The fundamentalist right are insufferable and I've been glad that progress in human knowledge has been rolling them back. It seems as far as I can tell that the dismantling of the religious right has lead to a churl displacement and they've simply traded one religion (Christian fundamentalism) for another religion (Neomarxism with Intersectionalism). I don't know if that was a head-per-head migration, it at least was a demographic one and it seems like the anti-science sentiment is shifting now to gain an equal degree of traction on the left with respect to evolution and biology. Seems like everyone wants the world to be something that it isn't, just that some seem foolish enough to believe that it must be the people around them holding them down (African Americans and Native Americans might have some legitimate reason to think this but this phenomena is mostly spear-headed by pampered suburban white kids attending undergrad at expensive universities that their parents are paying their way though).


The_Walrus wrote:
While there is certainly an element of people whose feel under attack becoming more entrenched in their views, the far-right is not a hypermodern phenomenon.

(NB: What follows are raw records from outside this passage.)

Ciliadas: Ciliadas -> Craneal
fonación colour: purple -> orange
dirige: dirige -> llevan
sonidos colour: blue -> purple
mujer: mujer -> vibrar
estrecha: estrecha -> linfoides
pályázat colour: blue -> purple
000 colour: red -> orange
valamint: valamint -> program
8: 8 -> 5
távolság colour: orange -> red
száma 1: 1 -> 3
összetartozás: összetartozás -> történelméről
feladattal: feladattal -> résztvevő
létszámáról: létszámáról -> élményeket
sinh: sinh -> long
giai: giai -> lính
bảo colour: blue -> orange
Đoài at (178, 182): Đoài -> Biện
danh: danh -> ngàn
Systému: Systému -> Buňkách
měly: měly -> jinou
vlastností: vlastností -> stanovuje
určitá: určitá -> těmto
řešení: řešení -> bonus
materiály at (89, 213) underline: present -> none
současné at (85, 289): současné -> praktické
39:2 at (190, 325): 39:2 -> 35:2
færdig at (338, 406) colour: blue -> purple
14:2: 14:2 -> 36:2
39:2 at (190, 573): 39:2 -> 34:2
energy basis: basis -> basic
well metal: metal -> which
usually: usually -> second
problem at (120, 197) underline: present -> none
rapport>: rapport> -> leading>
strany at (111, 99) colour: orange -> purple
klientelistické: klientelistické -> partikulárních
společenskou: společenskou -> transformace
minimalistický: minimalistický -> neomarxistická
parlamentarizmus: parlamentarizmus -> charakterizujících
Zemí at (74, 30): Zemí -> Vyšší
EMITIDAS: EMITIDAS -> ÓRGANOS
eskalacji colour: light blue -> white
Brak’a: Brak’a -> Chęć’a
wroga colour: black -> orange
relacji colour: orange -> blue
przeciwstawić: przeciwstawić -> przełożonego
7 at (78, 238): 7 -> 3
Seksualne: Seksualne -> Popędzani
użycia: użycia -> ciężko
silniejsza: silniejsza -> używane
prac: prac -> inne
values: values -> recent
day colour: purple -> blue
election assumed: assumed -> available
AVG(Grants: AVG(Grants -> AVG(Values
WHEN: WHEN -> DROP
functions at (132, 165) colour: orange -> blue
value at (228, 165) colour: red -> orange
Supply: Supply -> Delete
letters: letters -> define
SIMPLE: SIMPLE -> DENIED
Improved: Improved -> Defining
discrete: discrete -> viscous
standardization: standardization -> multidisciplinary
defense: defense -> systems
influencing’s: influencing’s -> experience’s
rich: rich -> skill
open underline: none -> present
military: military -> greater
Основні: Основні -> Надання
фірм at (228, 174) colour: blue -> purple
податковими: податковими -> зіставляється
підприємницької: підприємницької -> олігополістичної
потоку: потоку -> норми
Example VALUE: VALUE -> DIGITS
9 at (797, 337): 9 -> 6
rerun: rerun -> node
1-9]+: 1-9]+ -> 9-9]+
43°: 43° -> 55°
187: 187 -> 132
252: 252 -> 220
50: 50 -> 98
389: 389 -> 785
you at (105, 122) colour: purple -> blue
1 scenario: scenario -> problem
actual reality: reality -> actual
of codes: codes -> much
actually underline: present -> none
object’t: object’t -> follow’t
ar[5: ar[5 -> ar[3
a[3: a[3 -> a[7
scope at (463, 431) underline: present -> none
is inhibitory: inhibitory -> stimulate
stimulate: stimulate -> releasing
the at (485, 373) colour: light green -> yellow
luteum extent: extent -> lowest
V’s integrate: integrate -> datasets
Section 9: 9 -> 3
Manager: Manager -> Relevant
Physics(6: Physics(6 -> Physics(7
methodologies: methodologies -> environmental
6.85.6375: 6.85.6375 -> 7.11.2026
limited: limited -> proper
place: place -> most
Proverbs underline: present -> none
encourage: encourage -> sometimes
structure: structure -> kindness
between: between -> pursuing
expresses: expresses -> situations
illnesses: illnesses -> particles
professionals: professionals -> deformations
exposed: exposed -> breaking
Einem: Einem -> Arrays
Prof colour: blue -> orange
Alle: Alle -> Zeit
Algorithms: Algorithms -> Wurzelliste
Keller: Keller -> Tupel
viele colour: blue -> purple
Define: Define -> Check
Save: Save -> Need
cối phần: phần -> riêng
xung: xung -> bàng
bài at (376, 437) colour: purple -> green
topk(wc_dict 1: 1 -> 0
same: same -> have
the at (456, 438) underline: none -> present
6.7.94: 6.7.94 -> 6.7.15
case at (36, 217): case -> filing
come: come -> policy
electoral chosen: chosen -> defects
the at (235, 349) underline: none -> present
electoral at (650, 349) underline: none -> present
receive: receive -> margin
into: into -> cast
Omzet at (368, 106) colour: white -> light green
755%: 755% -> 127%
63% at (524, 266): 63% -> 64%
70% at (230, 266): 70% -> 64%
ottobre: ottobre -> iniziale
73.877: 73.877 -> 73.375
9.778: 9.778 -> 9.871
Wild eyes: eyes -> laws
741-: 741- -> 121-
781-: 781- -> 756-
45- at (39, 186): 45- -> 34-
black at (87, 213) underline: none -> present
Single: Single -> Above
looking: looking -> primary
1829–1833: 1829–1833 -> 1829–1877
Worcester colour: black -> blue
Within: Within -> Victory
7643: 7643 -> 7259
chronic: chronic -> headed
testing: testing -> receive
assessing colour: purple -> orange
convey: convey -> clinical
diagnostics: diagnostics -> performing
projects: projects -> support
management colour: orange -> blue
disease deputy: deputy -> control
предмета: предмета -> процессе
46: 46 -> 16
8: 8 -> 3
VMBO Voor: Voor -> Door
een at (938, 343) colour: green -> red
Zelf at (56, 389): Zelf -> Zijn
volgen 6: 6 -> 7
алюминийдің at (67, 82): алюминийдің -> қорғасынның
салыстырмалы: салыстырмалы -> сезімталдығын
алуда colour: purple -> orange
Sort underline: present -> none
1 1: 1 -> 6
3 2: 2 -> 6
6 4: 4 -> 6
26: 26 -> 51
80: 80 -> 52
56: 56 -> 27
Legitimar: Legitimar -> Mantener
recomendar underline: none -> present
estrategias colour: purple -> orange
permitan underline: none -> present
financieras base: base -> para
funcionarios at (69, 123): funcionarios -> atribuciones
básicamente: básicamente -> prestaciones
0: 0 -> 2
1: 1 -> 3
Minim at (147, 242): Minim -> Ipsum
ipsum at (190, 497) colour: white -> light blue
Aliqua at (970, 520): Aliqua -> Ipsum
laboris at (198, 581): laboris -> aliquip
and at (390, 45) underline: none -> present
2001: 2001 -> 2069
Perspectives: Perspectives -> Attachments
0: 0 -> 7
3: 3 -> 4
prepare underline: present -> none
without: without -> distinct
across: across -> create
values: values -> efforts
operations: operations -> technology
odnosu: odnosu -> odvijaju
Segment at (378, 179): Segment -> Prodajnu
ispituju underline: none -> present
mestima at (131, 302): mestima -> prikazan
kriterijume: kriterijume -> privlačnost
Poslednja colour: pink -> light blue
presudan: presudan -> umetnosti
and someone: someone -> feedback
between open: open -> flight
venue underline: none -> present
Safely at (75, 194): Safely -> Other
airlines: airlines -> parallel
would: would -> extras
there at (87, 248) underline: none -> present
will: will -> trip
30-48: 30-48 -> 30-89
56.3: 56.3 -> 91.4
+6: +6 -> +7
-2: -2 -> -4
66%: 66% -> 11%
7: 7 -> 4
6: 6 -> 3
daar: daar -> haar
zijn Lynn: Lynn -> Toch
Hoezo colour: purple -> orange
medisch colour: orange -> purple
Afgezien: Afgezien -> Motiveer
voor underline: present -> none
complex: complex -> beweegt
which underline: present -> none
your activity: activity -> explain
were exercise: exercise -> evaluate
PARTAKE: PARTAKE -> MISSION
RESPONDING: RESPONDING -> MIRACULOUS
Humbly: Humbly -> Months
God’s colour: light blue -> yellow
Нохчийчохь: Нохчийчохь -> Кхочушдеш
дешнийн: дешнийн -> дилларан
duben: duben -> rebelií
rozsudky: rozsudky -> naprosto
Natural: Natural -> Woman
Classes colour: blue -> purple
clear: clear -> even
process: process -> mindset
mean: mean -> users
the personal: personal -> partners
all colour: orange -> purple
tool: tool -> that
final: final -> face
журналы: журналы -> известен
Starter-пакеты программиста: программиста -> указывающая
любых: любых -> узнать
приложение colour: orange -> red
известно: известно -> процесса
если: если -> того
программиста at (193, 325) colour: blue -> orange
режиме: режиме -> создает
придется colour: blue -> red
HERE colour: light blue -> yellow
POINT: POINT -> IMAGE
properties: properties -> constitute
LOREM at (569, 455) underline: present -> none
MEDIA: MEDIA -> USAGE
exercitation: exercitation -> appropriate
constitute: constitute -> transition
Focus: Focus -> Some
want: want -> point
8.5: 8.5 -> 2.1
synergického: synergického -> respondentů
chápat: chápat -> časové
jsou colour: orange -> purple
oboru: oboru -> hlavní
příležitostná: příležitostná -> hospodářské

In the last ten years there was almost nothing to be heard from anyone expressing KKK or pro-fascist sentiments, now - as of August - it seems to have become a thing as a bunch of guys now LARP as nazis and claim they want to see the world carved up into ethno states because they're coming to the opinion that race is immutable in it's effects on how people treat each other and that they want to be left alone. They very well may be violent boneheads and idiots too, I wouldn't deny that one at all, just that they gained a strange relevance within two or three years of the politics on campuses going insane - and keep in mind this isn't a reaction to Trump - that can only be claimed to be a think since November of last year.

I also have to ask, just from the frame you're presenting - have you listened at all to Jordan Peterson or Eric or Bret Weinstein? If not you may want to check out the Joe Rogan 1006 interview with Jordan and Bret on the nature of fascism and it's reappearance in America. Bret's panel with Dave Rubin was good as well. I suggest that because they're high-quality thinkers discussing the issues that I'm talking about and they'll probably make the case a lot more clearly and credibly than a guy (ie. me) on an internet forum. You don't have to agree ultimately but I'd rather at least see you knowing what you're disagreeing with or why they - or I for that matter - are looking at this the way we are.

The_Walrus wrote:
I do not think we should entertain the idea of the police restricting people's freedom of expression, up to the point where they actually intimidate someone. I don't know about the specifics of who Ben Shapiro is or the nature of his appearance at Berkeley, but it seems there were multiple arrests there. That seems like there was already action taken against lawbreakers.

And they did something you wouldn't approve of. They enforced the mask laws that were on the books.

As for Ben Shapiro he's a Jewish Neoconservative political writer and thinker who tends to debate the left in an aggressive manner.